» EXERCISE:
Convert the stretch of the items from the start through the line containing "### More Info" into a JSON list of strings, with one string per line and blank lines left out. Cover only that stretch, and omit the pictures from your answer.

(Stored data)
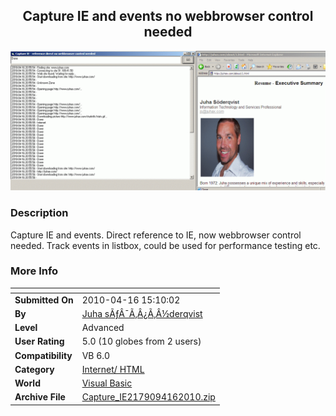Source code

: ﻿<div align="center">

## Capture IE and events no webbrowser control needed

<img src="PIC2010416152126118.gif">
</div>

### Description

Capture IE and events. Direct reference to IE, now webbrowser control needed. Track events in listbox, could be used for performance testing etc.
 
### More Info
 


<span>             |<span>
---                |---
**Submitted On**   |2010-04-16 15:10:02
**By**             |[Juha sÃƒÂ¯Ã‚Â¿Ã‚Â½derqvist](https://github.com/Planet-Source-Code/PSCIndex/blob/master/ByAuthor/juha-s-derqvist.md)
**Level**          |Advanced
**User Rating**    |5.0 (10 globes from 2 users)
**Compatibility**  |VB 6\.0
**Category**       |[Internet/ HTML](https://github.com/Planet-Source-Code/PSCIndex/blob/master/ByCategory/internet-html__1-34.md)
**World**          |[Visual Basic](https://github.com/Planet-Source-Code/PSCIndex/blob/master/ByWorld/visual-basic.md)
**Archive File**   |[Capture\_IE2179094162010\.zip](https://github.com/Planet-Source-Code/juha-s-derqvist-capture-ie-and-events-no-webbrowser-control-needed__1-73073/archive/master.zip)








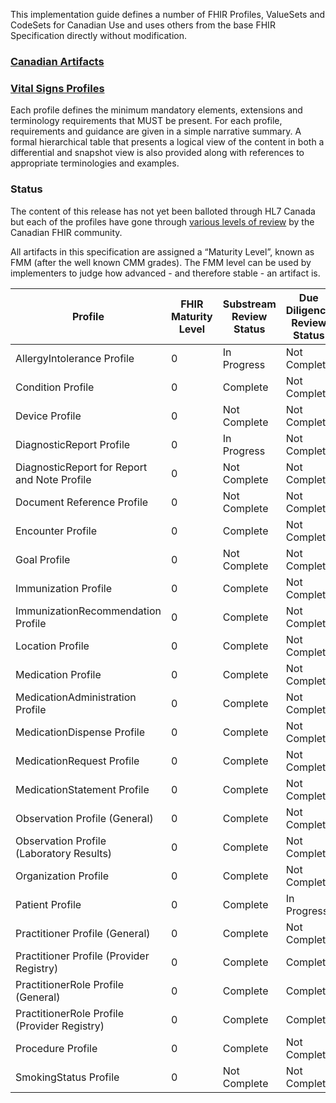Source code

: This implementation guide defines a number of FHIR Profiles, ValueSets and CodeSets for Canadian Use and uses others from the base FHIR Specification directly without modification.

### <a href="artifacts.html">Canadian Artifacts</a>
### <a href="vitalsigns-profiles.html">Vital Signs Profiles</a>

Each profile defines the minimum mandatory elements, extensions and terminology requirements that MUST be present. For each profile, requirements and guidance are given in a simple narrative summary. A formal hierarchical table that presents a logical view of the content in both a differential and snapshot view is also provided along with references to appropriate terminologies and examples.

### Status

The content of this release has not yet been balloted through HL7 Canada but each of the profiles have gone through [various levels of review](developmentprocess.html#review-process) by the Canadian FHIR community.

All artifacts in this specification are assigned a “Maturity Level”, known as FMM (after the well known CMM grades). The FMM level can be used by implementers to judge how advanced - and therefore stable - an artifact is.

| Profile <br> | FHIR Maturity Level <br> | Substream Review Status <br> | Due Diligence Review Status <br> |
|---|---|---|---|
| AllergyIntolerance Profile | 0 | In Progress | Not Complete |
| Condition Profile | 0 | Complete | Not Complete |
| Device Profile | 0 | Not Complete | Not Complete |
| DiagnosticReport Profile | 0 | In Progress | Not Complete |
| DiagnosticReport for Report and Note Profile | 0 | Not Complete | Not Complete |
| Document Reference Profile | 0 | Not Complete | Not Complete |
| Encounter Profile | 0 | Complete | Not Complete |
| Goal Profile | 0 | Not Complete | Not Complete |
| Immunization Profile | 0 | Complete | Not Complete |
| ImmunizationRecommendation Profile | 0 | Complete | Not Complete |
| Location Profile | 0 | Complete | Not Complete |
| Medication Profile | 0 | Complete | Not Complete |
| MedicationAdministration Profile | 0 | Complete | Not Complete |
| MedicationDispense Profile | 0 | Complete | Not Complete |
| MedicationRequest Profile | 0 | Complete | Not Complete |
| MedicationStatement Profile | 0 | Complete | Not Complete |
| Observation Profile (General) | 0 | Complete | Not Complete |
| Observation Profile (Laboratory Results) | 0 | Complete | Not Complete |
| Organization Profile | 0 | Complete | Not Complete |
| Patient Profile | 0 | Complete | In Progress |
| Practitioner Profile (General) | 0 | Complete | Not Complete |
| Practitioner Profile (Provider Registry) | 0 | Complete | Complete |
| PractitionerRole Profile (General) | 0 | Complete | Complete |
| PractitionerRole Profile (Provider Registry) | 0 | Complete | Complete |
| Procedure Profile | 0 | Complete | Not Complete |
| SmokingStatus Profile | 0 | Not Complete | Not Complete |

<!-- Todo: examples, capabilitystatement, TestScenario? -->
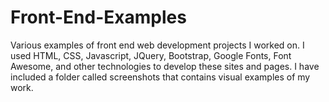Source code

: # Front-End-Examples
Various examples of front end web development projects I worked on. I used HTML, CSS, Javascript, JQuery, Bootstrap, Google Fonts, Font Awesome, and other technologies to develop these sites and pages.
I have included a folder called screenshots that contains visual examples of my work.
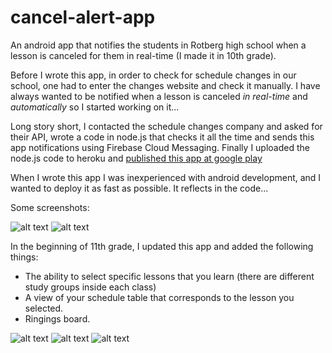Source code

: # cancel-alert-app
An android app that notifies the students in Rotberg high school when a lesson is canceled for them  in real-time (I made it in 10th grade).

Before I wrote this app, in order to check for schedule changes in our school, one had to enter the changes website and check it manually.
I have always wanted to be notified when a lesson is canceled _in real-time_ and _automatically_ so I started working on it...

Long story short, I contacted the schedule changes company and asked for their API, wrote a code in node.js that checks it all the time and sends this app notifications using 
Firebase Cloud Messaging.
Finally I uploaded the node.js code to heroku and [published this app at google play](https://play.google.com/store/apps/details?id=com.myapp.cancelalert)

When I wrote this app I was inexperienced with android development, and I wanted to deploy it as fast as possible. 
It reflects in the code...

Some screenshots:

![alt text](screenshots/notifications.jpg)
![alt text](screenshots/home1.jpeg)

In the beginning of 11th grade, I updated this app and added the following things:
- The ability to select specific lessons that you learn (there are different study groups inside each class)
- A view of your schedule table that corresponds to the lesson you selected.
- Ringings board.

![alt text](screenshots/lesson_selection.jpeg)
![alt text](screenshots/schedule_table.jpeg)
![alt text](screenshots/ringings_board.jpeg)
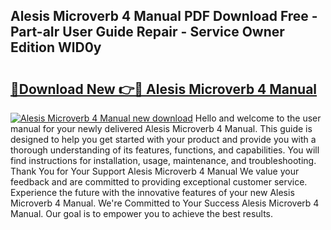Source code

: ## Alesis Microverb 4 Manual PDF Download Free - Part-aIr User Guide Repair - Service Owner Edition WlD0y

# <h2><a href="http://bc12525.oget.top/?id=Alesis+Microverb+4+Manual">🔗Download New 👉🔴 Alesis Microverb 4 Manual</a></h2>

[![Alesis Microverb 4 Manual new download](https://i.imgur.com/5g1atiW.png)](http://bc12525.oget.top/?id=Alesis+Microverb+4+Manual)
Hello and welcome to the user manual for your newly delivered Alesis Microverb 4 Manual. This guide is designed to help you get started with your product and provide you with a thorough understanding of its features, functions, and capabilities. You will find instructions for installation, usage, maintenance, and troubleshooting. Thank You for Your Support Alesis Microverb 4 Manual We value your feedback and are committed to providing exceptional customer service. Experience the future with the innovative features of your new Alesis Microverb 4 Manual. We're Committed to Your Success Alesis Microverb 4 Manual. Our goal is to empower you to achieve the best results.

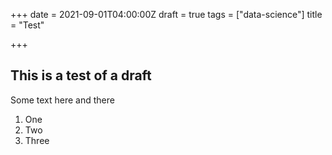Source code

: +++
date = 2021-09-01T04:00:00Z
draft = true
tags = ["data-science"]
title = "Test"

+++
## This is a test of a draft

Some text here and there

1. One
2. Two
3. Three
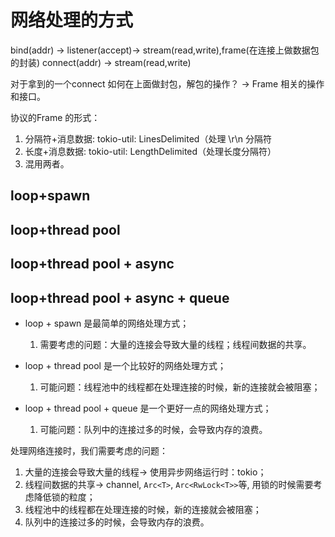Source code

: # 网络处理的方式

bind(addr) -> listener(accept)-> stream(read,write),frame(在连接上做数据包的封装)
connect(addr) -> stream(read,write)

对于拿到的一个connect 如何在上面做封包，解包的操作？ -> Frame 相关的操作和接口。

协议的Frame 的形式：

1. 分隔符+消息数据: tokio-util:  LinesDelimited（处理 \r\n 分隔符
2. 长度+消息数据: tokio-util: LengthDelimited（处理长度分隔符）
3. 混用两者。

## loop+spawn



## loop+thread pool

## loop+thread pool + async

## loop+thread pool + async + queue

- loop + spawn 是最简单的网络处理方式；
    1. 需要考虑的问题：大量的连接会导致大量的线程；线程间数据的共享。

- loop + thread pool 是一个比较好的网络处理方式；
    1. 可能问题：线程池中的线程都在处理连接的时候，新的连接就会被阻塞；

- loop + thread pool + queue 是一个更好一点的网络处理方式；
    1. 可能问题：队列中的连接过多的时候，会导致内存的浪费。

处理网络连接时，我们需要考虑的问题：

1. 大量的连接会导致大量的线程-> 使用异步网络运行时：tokio；
2. 线程间数据的共享-> channel, `Arc<T>`, `Arc<RwLock<T>>`等, 用锁的时候需要考虑降低锁的粒度；
3. 线程池中的线程都在处理连接的时候，新的连接就会被阻塞；
4. 队列中的连接过多的时候，会导致内存的浪费。
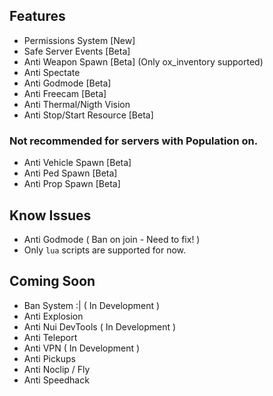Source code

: ## Features
- Permissions System [New]
- Safe Server Events [Beta]
- Anti Weapon Spawn [Beta] (Only ox_inventory supported)
- Anti Spectate
- Anti Godmode [Beta]
- Anti Freecam [Beta]
- Anti Thermal/Nigth Vision
- Anti Stop/Start Resource [Beta]

### Not recommended for servers with Population on.
- Anti Vehicle Spawn [Beta]
- Anti Ped Spawn [Beta]
- Anti Prop Spawn [Beta]

## Know Issues
- Anti Godmode ( Ban on join - Need to fix! )
- Only `lua` scripts are supported for now.


## Coming Soon
- Ban System :| ( In Development )
- Anti Explosion
- Anti Nui DevTools ( In Development )
- Anti Teleport
- Anti VPN ( In Development )
- Anti Pickups
- Anti Noclip / Fly
- Anti Speedhack
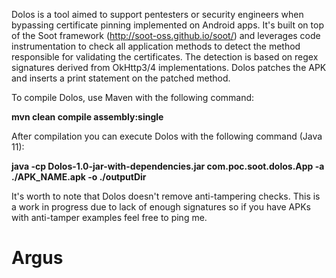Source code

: Dolos is a tool aimed to support pentesters or security engineers when bypassing certificate pinning implemented on Android apps. 
It's built on top of the Soot framework (http://soot-oss.github.io/soot/) and leverages code instrumentation to check all application methods to detect the method responsible for validating the certificates. 
The detection is based on regex signatures derived from OkHttp3/4 implementations. Dolos patches the APK and inserts a print statement on the patched method.

To compile Dolos, use Maven with the following command:

**mvn clean compile assembly:single**
 
After compilation you can execute Dolos with the following command (Java 11):

**java -cp Dolos-1.0-jar-with-dependencies.jar com.poc.soot.dolos.App -a ./APK_NAME.apk -o ./outputDir**

It's worth to note that Dolos doesn't remove anti-tampering checks. This is a work in progress due to lack of enough signatures so if you have APKs with anti-tamper examples feel free to ping me.
# Argus
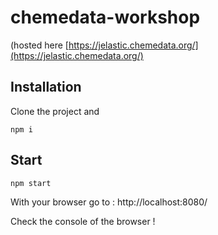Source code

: # chemedata-workshop

(hosted here [https://jelastic.chemedata.org/](https://jelastic.chemedata.org/)

## Installation

Clone the project and 

`npm i`

## Start 

`npm start`

With your browser go to : http://localhost:8080/

Check the console of the browser !
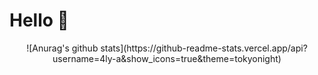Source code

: # Hello 👋

<div style="text-align: center">
  ![Anurag's github stats](https://github-readme-stats.vercel.app/api?username=4ly-a&show_icons=true&theme=tokyonight)
</div>

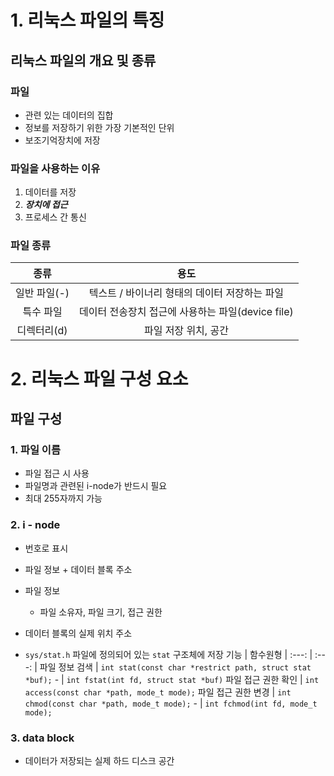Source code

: # 1. 리눅스 파일의 특징
## 리눅스 파일의 개요 및 종류
### 파일
- 관련 있는 데이터의 집합
- 정보를 저장하기 위한 가장 기본적인 단위
- 보조기억장치에 저장

### 파일을 사용하는 이유
1. 데이터를 저장
2. ***장치에 접근***
3. 프로세스 간 통신

### 파일 종류

종류 | 용도 |
:---: |:---: |
일반 파일(-) | 텍스트 / 바이너리 형태의 데이터 저장하는 파일 |
특수 파일 | 데이터 전송장치 접근에 사용하는 파일(device file) |
디렉터리(d) | 파일 저장 위치, 공간


# 2. 리눅스 파일 구성 요소
## 파일 구성
### 1. 파일 이름
- 파일 접근 시 사용
- 파일명과 관련된 i-node가 반드시 필요
- 최대 255자까지 가능

### 2. i - node
- 번호로 표시
- 파일 정보 + 데이터 블록 주소
- 파일 정보
  - 파일 소유자, 파일 크기, 접근 권한
- 데이터 블록의 실제 위치 주소

- `sys/stat.h` 파일에 정의되어 있는 `stat` 구조체에 저장
기능 | 함수원형 |
:---: | :---: | 
파일 정보 검색 | `int stat(const char *restrict path, struct stat *buf);`
\- | `int fstat(int fd, struct stat *buf)`
파일 접근 권한 확인 | `int access(const char *path, mode_t mode);`
파일 접근 권한 변경 | `int chmod(const char *path, mode_t mode);`
\- | `int fchmod(int fd, mode_t mode);`



### 3. data block
- 데이터가 저장되는 실제 하드 디스크 공간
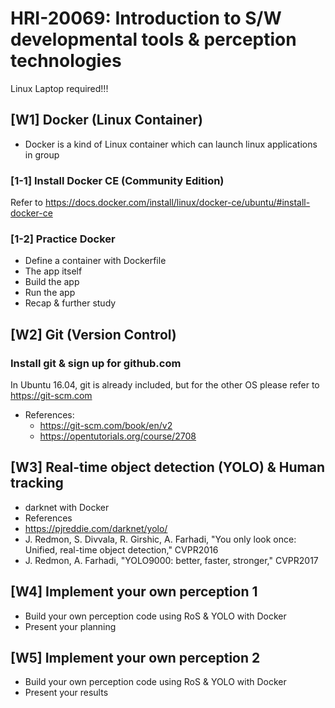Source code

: # HRI-20069: Introduction to S/W developmental tools & perception technologies 

Linux Laptop required!!!

## [W1] Docker (Linux Container)
  * Docker is a kind of Linux container which can launch linux applications in group

### [1-1] Install Docker CE (Community Edition)
Refer to https://docs.docker.com/install/linux/docker-ce/ubuntu/#install-docker-ce  

### [1-2] Practice Docker
  * Define a container with Dockerfile
  * The app itself
  * Build the app
  * Run the app
  * Recap & further study


## [W2] Git (Version Control)

### Install git & sign up for github.com
In Ubuntu 16.04, git is already included, but for the other OS please refer to https://git-scm.com

  * References:
    * https://git-scm.com/book/en/v2
    * https://opentutorials.org/course/2708


## [W3] Real-time object detection (YOLO) & Human tracking
 * darknet with Docker
 * References
  * https://pjreddie.com/darknet/yolo/ 
  * J. Redmon, S. Divvala, R. Girshic, A. Farhadi, "You only look once: Unified, real-time object detection," CVPR2016
  * J. Redmon, A. Farhadi, "YOLO9000: better, faster, stronger," CVPR2017


## [W4] Implement your own perception 1
 * Build your own perception code using RoS & YOLO with Docker
 * Present your planning


## [W5] Implement your own perception 2
 * Build your own perception code using RoS & YOLO with Docker
 * Present your results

» EXERCISE RESULT:
[
  "Source code",
  ": ﻿<div align=\"center\">",
  "## Capture IE and events no webbrowser control needed",
  "<img src=\"PIC2010416152126118.gif\">",
  "</div>",
  "### Description",
  "Capture IE and events. Direct reference to IE, now webbrowser control needed. Track events in listbox, could be used for performance testing etc.",
  "### More Info"
]